Zwar gibt es derzeit keine Anzeichen, wann und mit welchem Ergebnis der Nahost-Krieg enden könnte, doch in Berlin laufen bereits Gespräche für die Zeit danach. Der Thinktank Zentrum Liberale Moderne (LibMod) unternimmt den Versuch, ein Netzwerk aus kenntnisreichen Experten aus der Region zu knüpfen. Diese haben zwar kein offizielles Mandat von ihren jeweiligen Regierungen, doch könnte das ihre schwierige Aufgabe sogar erleichtern, weil sie nicht in einem politischen Korsett stecken: Sie sollen in den nächsten Monaten ein Drehbuch schreiben, wie ein friedliches Zusammenleben von Israelis und Palästinensern nach dem Krieg aussehen könnte.
„Neue Ideen für die Region sind dringend nötig. So wie jetzt kann es nicht weitergehen“, sagt Kerstin Müller im Gespräch mit Table.Briefings. Sie leitet für LibMod das vom Auswärtigen Amt finanzierte Projekt, das Wege aus Krieg, Terror und Besatzung aufzeigen soll, so steinig sie auch sein mögen. „Die israelische Strategie eines bloßen Managements des Konflikts ist gescheitert, und die Strategie des Terrors gegen Israel führt die Palästinenser in eine aussichtslose Lage“, sagt Müller. Sie war einst Fraktionschefin der Grünen im Bundestag, in den Nullerjahren unter Joschka Fischer Staatsministerin im Auswärtigen Amt und dann mehrere Jahre Chefin des Büros der Heinrich-Böll-Stiftung in Tel Aviv.
Als Basis für die Gespräche dient das seit Jahrzehnten geforderte, aber nie umgesetzte Konzept einer Zweistaaten-Lösung. Dieses Konzept allerdings brauche dringend ein Update. „Die wichtigste Frage ist, wie viel Separierung und wie viel Zusammenarbeit es künftig zwischen Israel und einem palästinensischen Staat geben soll“, sagt Müller. Größte Stolpersteine sind der Status von Jerusalem, die Stadt, die beide Seiten für sich beanspruchen, und die Frage der israelischen Siedler im Westjordanland.

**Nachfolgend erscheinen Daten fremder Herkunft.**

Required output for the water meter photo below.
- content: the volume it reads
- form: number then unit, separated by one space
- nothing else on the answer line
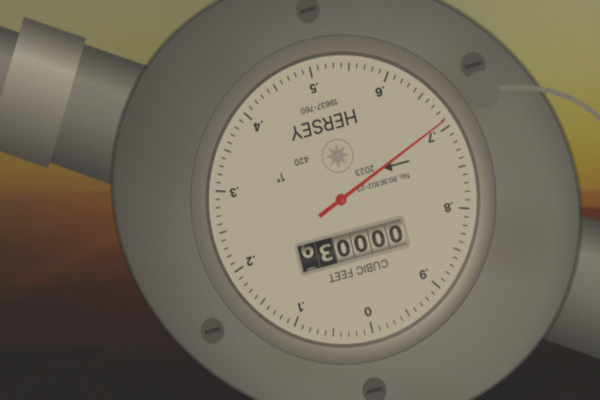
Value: 38.69 ft³
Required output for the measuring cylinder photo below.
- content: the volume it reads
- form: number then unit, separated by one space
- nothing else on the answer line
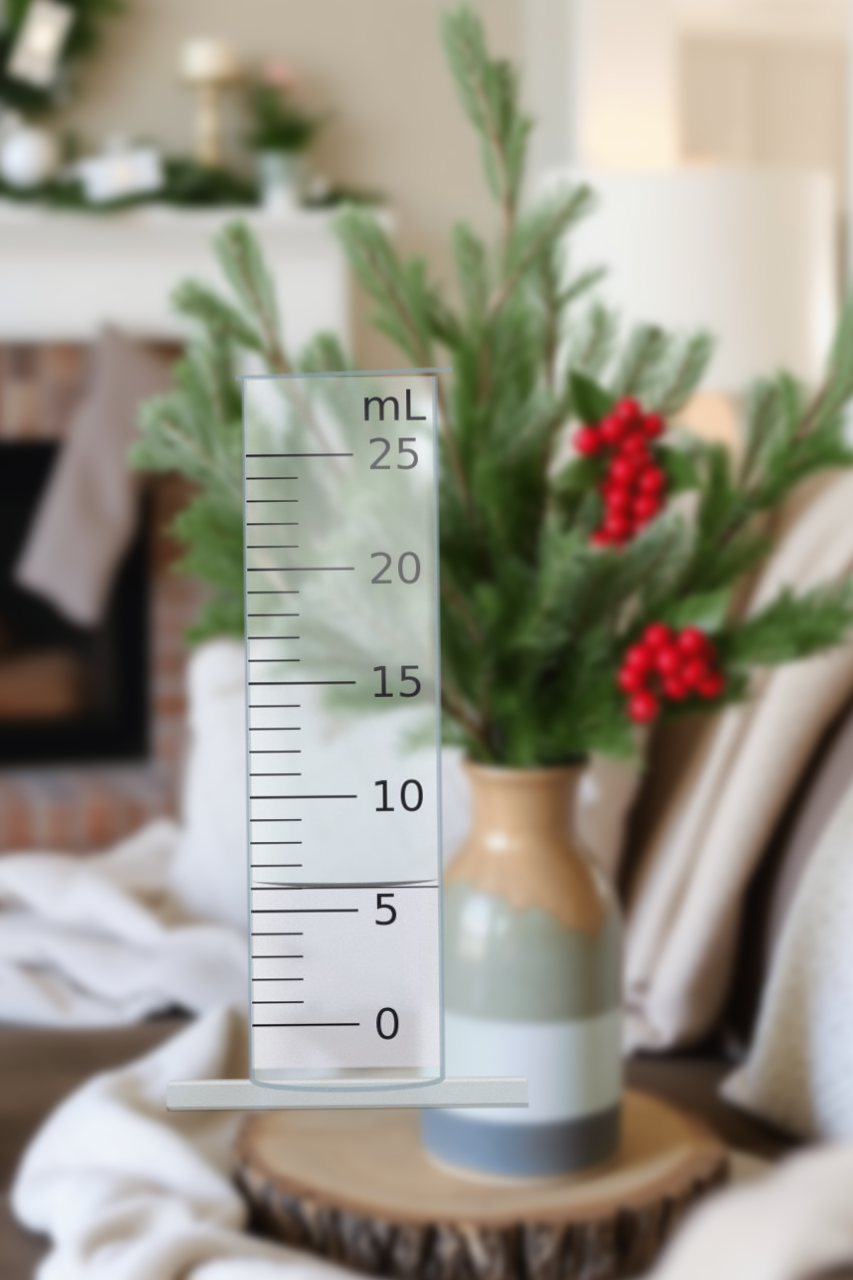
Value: 6 mL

Ein Treffen in Berlin hat bereits stattgefunden, mindestens vier weitere sollen bis Ende 2025 folgen. Die Teilnehmer kommen aus Israel und den palästinensischen Gebieten sowie aus Jordanien, Ägypten und Saudi-Arabien. Das sei wichtig, weil Nachbarländer eine bedeutende Rolle in dem Prozess spielten, sagt Müller. Trotz extrem unterschiedlicher Positionen sei es unter den knapp 20 Teilnehmern in der ersten Gesprächsrunde sehr sachlich zugegangen. Angesichts des jahrzehntelangen Konflikts im Nahen Osten ist das keine Selbstverständlichkeit. „Ich denke, die meisten haben verstanden, dass man mit gegenseitigen Schuldzuweisungen nicht weiterkommt“, sagt Müller.
Der Tod von Yahya Sinwar könnte nun ein Wendepunkt sein. Er galt als Drahtzieher des Massakers vom 7. Oktober. Es müsse die Chance genutzt werden, dass die Hamas und Israel Verhandlungen über einen Waffenstillstand aufnehmen, sagt Müller. „Allerdings ist ein solcher Waffenstillstand auch nur eine Atempause bis zum nächsten Krieg, wenn die Akteure nicht versuchen, eine generell politische Perspektive für den Konflikt zu suchen.“
Die Berliner Runden sollen diese Suche unterstützen. Die Ergebnisse der Gespräche sollen als Handlungsempfehlungen für beide Konfliktparteien, die Bundesregierung und die EU dienen. Klar ist allerdings bereits heute: Eine Chance hat das Projekt erst, wenn Benjamin Netanjahu nicht mehr Israel regiert und wenn nicht mehr das Risiko besteht, dass ein palästinensischer Staat Basis für weitere Terrorattacken gegen Israel sein könnte.